⟨

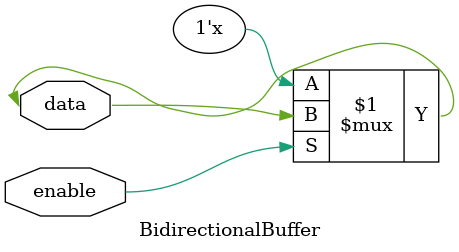
<source format=v>
module BidirectionalBuffer (
  input wire enable,
  inout wire data
);
  assign data = enable ? data : 1'bz; // Tri-state buffer logic
endmodule

</source>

⟩

▶ _WHAT YOU NEED TO DO_: Please reproduce each entry exactly as given and omit the pictures.

▶ _REPLY_:
<source format=v>
module BidirectionalBuffer (
  input wire enable,
  inout wire data
);
  assign data = enable ? data : 1'bz; // Tri-state buffer logic
endmodule

</source>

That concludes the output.